BEGIN

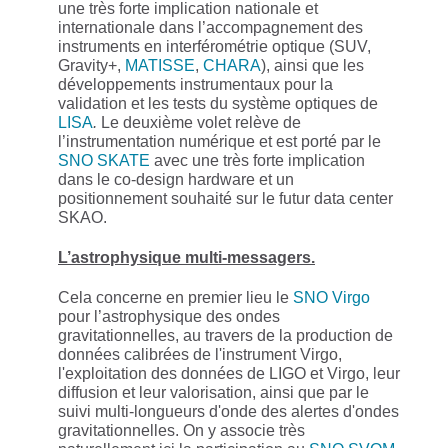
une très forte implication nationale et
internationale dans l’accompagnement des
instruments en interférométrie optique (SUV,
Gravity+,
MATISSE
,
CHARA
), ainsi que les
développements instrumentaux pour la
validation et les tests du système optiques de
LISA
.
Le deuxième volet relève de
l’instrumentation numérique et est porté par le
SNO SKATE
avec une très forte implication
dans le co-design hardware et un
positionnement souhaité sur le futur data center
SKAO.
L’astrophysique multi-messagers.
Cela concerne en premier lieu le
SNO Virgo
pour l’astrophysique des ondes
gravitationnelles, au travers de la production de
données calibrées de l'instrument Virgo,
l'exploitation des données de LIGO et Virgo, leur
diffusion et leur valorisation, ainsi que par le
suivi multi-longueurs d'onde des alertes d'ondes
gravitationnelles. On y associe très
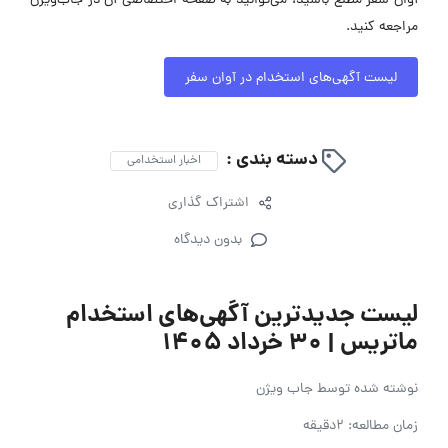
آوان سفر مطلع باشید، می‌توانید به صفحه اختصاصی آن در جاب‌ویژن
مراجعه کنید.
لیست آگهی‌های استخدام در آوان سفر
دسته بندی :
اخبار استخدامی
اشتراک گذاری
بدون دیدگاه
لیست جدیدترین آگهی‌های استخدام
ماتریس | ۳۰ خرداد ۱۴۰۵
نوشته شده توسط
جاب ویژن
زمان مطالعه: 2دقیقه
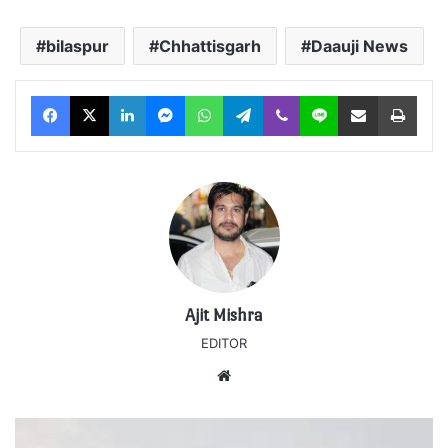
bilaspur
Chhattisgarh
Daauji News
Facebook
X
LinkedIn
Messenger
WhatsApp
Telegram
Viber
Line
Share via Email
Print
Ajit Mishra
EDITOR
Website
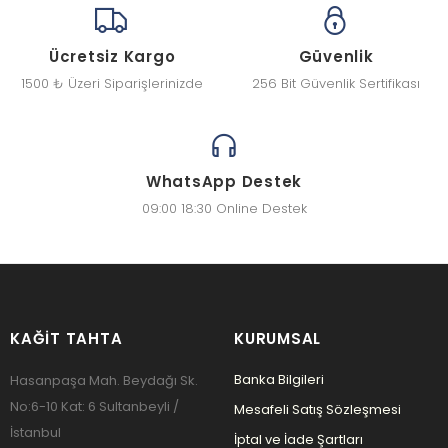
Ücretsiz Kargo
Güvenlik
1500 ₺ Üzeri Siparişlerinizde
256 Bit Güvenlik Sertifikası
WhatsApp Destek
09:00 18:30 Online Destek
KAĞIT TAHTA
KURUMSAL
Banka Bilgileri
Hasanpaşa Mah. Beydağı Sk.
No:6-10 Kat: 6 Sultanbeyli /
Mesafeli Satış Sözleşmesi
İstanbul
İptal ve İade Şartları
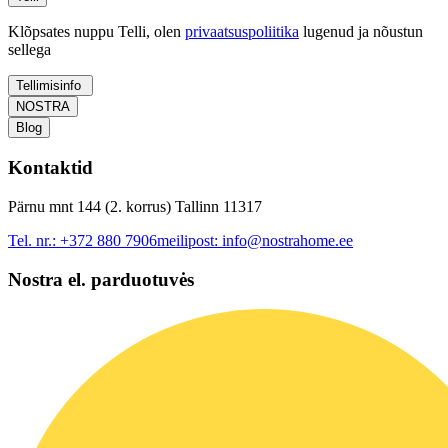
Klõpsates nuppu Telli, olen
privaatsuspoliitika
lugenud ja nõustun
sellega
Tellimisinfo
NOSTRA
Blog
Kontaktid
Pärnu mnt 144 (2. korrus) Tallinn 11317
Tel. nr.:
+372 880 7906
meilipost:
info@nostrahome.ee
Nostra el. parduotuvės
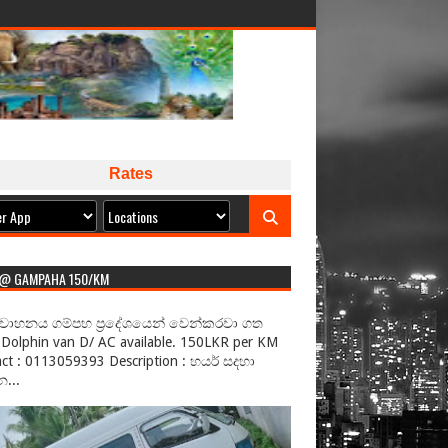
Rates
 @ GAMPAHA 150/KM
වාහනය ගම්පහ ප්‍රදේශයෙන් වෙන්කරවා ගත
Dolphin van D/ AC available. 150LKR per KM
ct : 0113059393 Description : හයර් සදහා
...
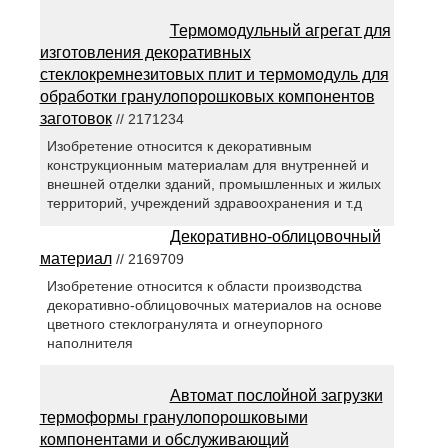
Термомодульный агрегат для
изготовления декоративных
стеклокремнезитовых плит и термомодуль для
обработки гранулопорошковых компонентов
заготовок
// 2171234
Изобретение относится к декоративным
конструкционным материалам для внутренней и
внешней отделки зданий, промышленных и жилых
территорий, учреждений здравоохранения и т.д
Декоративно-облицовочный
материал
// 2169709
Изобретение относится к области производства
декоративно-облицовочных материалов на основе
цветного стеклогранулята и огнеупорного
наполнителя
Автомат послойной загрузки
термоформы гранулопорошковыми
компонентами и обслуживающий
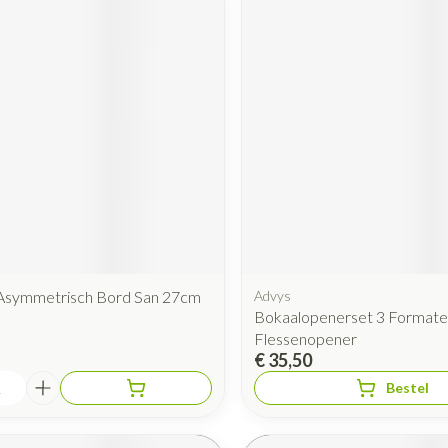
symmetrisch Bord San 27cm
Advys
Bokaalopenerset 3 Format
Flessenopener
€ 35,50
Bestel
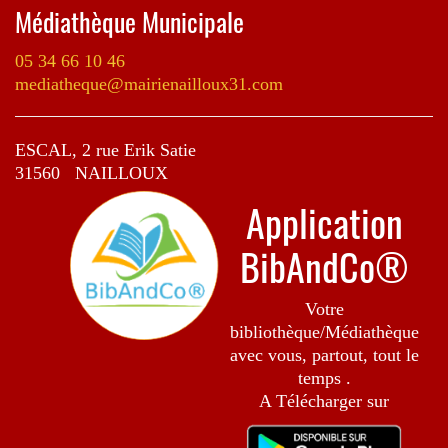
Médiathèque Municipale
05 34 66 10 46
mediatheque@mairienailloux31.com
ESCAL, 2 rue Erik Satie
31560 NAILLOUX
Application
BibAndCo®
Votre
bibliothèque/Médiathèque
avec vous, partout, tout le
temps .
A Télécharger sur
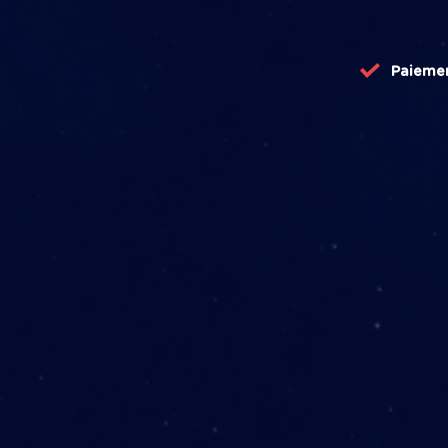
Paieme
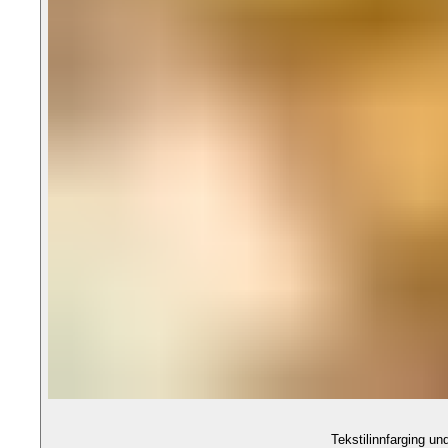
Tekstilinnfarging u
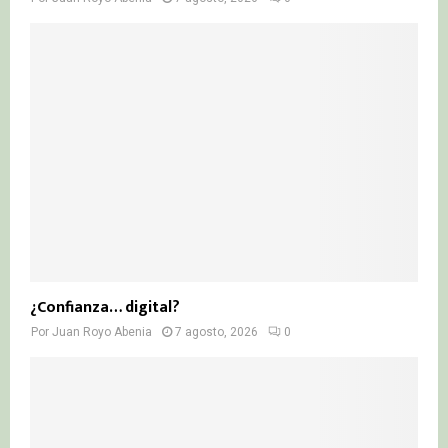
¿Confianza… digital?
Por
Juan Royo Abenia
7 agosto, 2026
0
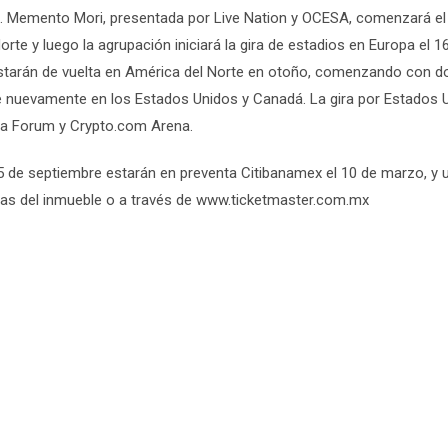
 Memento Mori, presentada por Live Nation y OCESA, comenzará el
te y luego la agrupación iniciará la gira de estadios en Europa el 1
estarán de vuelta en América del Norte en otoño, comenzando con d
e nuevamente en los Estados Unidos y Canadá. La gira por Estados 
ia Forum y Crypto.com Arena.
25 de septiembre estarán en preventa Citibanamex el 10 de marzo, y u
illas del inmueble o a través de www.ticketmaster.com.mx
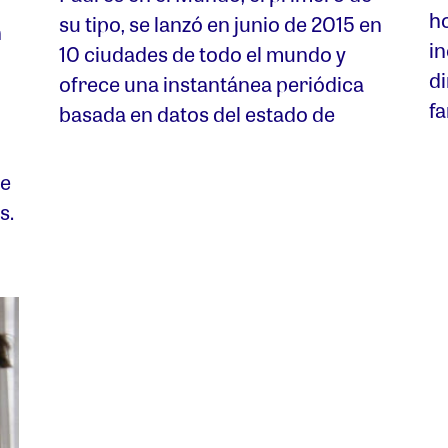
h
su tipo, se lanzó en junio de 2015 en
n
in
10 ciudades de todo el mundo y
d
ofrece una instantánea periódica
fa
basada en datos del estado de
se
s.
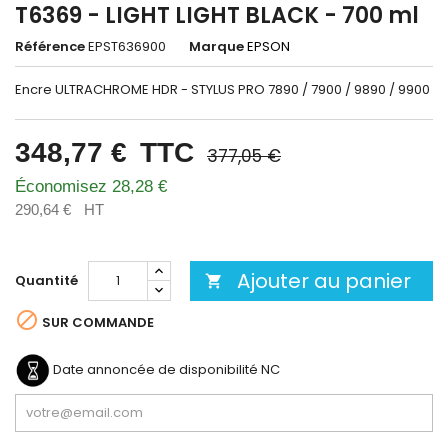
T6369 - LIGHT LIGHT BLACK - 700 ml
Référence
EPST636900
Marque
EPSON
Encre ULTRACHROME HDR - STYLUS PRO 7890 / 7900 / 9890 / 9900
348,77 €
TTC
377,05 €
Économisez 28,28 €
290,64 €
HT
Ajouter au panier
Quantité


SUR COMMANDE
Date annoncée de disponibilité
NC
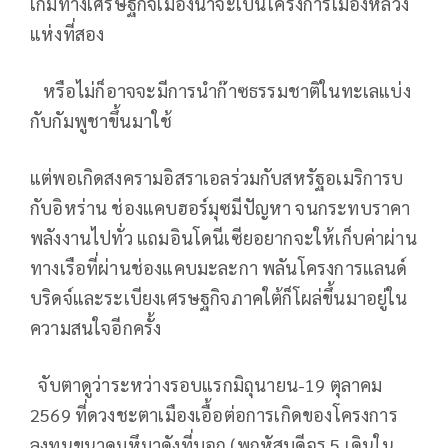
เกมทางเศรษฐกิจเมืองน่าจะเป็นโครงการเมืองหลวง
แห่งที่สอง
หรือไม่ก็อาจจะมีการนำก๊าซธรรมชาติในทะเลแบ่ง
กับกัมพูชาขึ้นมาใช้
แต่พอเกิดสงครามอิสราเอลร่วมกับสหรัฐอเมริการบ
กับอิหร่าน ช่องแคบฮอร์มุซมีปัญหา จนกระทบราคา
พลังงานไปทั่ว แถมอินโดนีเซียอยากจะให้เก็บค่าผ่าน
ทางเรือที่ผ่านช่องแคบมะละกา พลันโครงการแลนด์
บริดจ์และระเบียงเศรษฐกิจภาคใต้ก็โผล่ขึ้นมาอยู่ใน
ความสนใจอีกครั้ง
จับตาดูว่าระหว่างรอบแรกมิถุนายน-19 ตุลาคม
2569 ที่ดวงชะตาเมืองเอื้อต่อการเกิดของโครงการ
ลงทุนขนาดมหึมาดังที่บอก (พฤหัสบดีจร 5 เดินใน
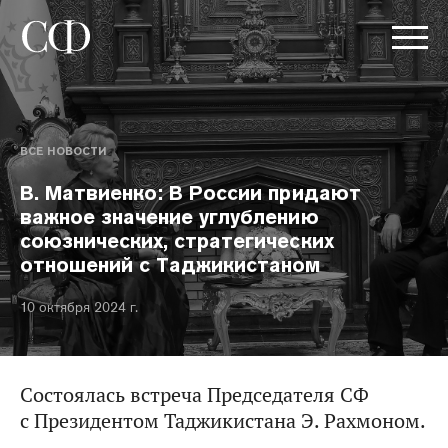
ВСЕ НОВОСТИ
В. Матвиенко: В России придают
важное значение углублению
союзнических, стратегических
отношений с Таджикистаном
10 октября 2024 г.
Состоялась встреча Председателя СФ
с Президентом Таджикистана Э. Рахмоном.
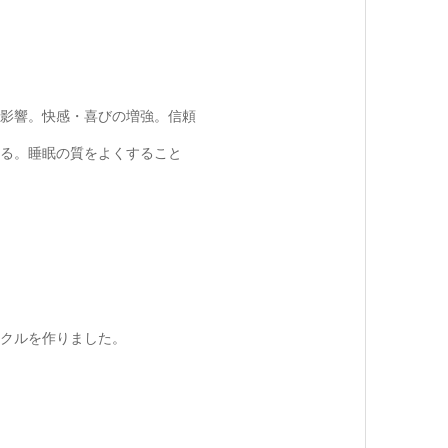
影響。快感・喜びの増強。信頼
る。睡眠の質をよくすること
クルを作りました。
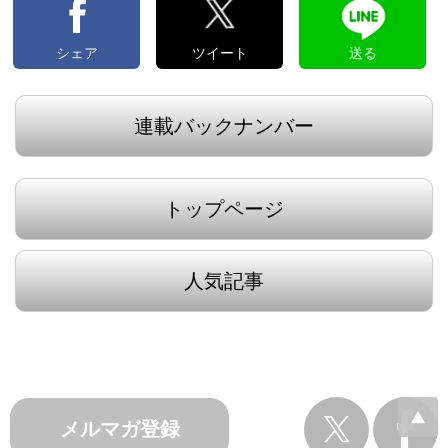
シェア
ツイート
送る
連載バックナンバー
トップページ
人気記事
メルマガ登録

END

▶ _ACTION ITEM_: Starting with the line that contains "影響。快感・喜びの増強。信頼" and going on through the end of the records, write the lines out again with "人気記事" replaced by "おすすめ記事" and everything else unchanged. Leave the pictures out of your answer.

▶ _THE COMPLETED TASK_:
影響。快感・喜びの増強。信頼
る。睡眠の質をよくすること
クルを作りました。
シェア
ツイート
送る
連載バックナンバー
トップページ
おすすめ記事
メルマガ登録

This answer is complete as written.